The storm of controversy over Duke Energy's $32 billion merger with Progress Energy is intensifying, with the Charlotte, N.C.-based company facing a credit downgrade, shareholder lawsuits, and legal motions seeking to reopen the regulatory proceedings that approved the deal, which is also the target of ongoing investigations by the N.C. Utilities Commission and Attorney General Roy Cooper.
Among the latest developments:
* On Tuesday, shareholders filed two federal lawsuits claiming Duke Energy officials misled them by abruptly dismissing CEO Bill Johnson, the former head of Raleigh, N.C.-based Progress Energy, and replacing him with former Duke CEO Jim Rogers just hours after the merger won final regulatory approval on July 2. The suits seek class-action status and name as the defendants Duke's Rogers, CFO Lynn Good, controller Steven Young, and Duke board members who were not former Progress directors. Another lawsuit over the CEO change was filed last week in a Delaware court by an Alabama investor who charged that the "director defendants' conspiracy and tactics have had a devastating effect on Duke's credibility."
* On Wednesday, Standard & Poor's lowered its corporate credit rating for Duke Energy, pointing to the merged company's surprise CEO switch. S&P's said that "abrupt leadership changes at the company have heightened regulatory risk in North Carolina and likely in Florida, significantly weakening the company's consolidated 'excellent' business risk profile under our criteria." Roger Gruber, the N.C. Utilities Commission's (NCUC) consumer advocate, has said that if commissioners had known about the leadership change they might not have approved the deal. Duke Energy released a statement "expressing disappointment" with S&P's action.
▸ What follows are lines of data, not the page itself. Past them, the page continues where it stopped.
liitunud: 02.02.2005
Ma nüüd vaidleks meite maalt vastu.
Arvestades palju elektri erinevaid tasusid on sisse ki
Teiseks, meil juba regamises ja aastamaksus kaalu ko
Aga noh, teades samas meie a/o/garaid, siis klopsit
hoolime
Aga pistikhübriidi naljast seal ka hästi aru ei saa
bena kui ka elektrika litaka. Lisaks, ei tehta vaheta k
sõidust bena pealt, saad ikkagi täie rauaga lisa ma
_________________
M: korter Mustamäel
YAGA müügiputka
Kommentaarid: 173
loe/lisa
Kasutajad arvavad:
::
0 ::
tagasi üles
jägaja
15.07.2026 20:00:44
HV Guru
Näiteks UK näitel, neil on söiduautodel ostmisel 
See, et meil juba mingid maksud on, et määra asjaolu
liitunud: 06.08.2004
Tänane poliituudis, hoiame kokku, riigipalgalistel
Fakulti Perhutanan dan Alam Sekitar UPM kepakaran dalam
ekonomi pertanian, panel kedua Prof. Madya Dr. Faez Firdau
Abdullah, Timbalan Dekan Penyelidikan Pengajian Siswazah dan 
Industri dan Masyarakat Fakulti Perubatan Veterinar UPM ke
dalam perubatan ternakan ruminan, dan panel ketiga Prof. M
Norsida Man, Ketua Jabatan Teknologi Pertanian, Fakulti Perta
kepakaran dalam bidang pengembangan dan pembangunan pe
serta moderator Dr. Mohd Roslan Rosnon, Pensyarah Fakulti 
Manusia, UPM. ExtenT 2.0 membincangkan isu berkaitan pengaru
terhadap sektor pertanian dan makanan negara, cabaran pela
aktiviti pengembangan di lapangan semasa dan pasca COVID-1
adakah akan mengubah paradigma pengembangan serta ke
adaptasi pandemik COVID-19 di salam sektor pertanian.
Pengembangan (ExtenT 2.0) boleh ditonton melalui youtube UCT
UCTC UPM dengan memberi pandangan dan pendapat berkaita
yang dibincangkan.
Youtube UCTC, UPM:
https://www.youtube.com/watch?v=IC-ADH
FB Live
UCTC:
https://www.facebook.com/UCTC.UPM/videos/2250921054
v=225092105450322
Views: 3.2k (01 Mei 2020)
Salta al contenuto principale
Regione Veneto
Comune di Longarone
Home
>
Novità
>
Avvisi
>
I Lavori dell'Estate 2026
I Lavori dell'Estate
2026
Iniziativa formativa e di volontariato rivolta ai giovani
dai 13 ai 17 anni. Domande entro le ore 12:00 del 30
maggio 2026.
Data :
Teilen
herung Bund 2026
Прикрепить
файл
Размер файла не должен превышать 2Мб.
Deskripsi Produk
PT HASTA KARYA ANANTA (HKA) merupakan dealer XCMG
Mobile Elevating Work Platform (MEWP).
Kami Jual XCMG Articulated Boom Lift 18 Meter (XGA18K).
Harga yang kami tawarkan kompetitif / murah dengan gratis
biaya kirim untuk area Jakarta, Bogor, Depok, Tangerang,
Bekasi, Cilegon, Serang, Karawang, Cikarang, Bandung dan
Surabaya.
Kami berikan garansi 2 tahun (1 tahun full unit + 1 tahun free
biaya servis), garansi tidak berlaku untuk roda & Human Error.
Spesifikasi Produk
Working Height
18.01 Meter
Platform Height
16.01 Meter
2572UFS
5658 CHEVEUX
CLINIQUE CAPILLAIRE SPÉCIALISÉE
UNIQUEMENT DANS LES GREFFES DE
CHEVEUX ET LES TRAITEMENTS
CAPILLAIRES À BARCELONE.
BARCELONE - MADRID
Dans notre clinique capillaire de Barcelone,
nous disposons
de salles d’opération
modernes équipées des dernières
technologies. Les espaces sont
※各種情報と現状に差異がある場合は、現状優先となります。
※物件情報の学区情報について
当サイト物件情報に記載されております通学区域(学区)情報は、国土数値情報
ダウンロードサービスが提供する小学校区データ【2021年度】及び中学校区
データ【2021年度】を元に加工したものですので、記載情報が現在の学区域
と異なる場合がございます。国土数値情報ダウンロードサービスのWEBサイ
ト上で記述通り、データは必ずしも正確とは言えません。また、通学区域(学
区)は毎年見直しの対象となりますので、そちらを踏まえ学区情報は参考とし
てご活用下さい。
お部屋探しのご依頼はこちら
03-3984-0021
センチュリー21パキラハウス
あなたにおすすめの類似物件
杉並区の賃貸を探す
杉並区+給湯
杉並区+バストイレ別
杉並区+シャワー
* On Thursday, Durham, N.C.-based energy watchdog group NC WARN -- a legal intervener in the NCUC merger case -- filed a set of motions with the commission seeking a formal reconsideration of the merger order and new evidentiary hearings to force the company to prove why the deal should not be revoked. NC WARN points out that during the merger proceedings the company failed to disclose about $2.5 billion it plans to charge customers for improvements at Progress nuclear plants over the next two years. About $1.8 billion of that amount would be charged to the company's customers in the Carolinas -- almost triple the $650 million in savings the company said the merger would provide them, calling into question the public-benefit justification for the deal. NC WARN Executive Director Jim Warren urged the commission -- which is investigating whether it was intentionally misled about the CEO shakeup -- to "re-focus away from the multi-millionaire soap opera and on to its core duty -- protecting the public."
NC WARN has raised particular concerns about Progress Energy's crippled Crystal River nuclear plant in Florida, where the reactor containment building cracked as a result of the company trying to save money on a plant upgrade. The plant has been offline since September 2009, and repair costs have been estimated at well over $1 billion. NC WARN has long accused Progress Energy of cutting corners at its nuclear plants, which is now a potential liability for Duke Energy ratepayers.
Meanwhile, the value of Duke Energy's stock has fallen 6 percent since the merger, which created the largest U.S. utility.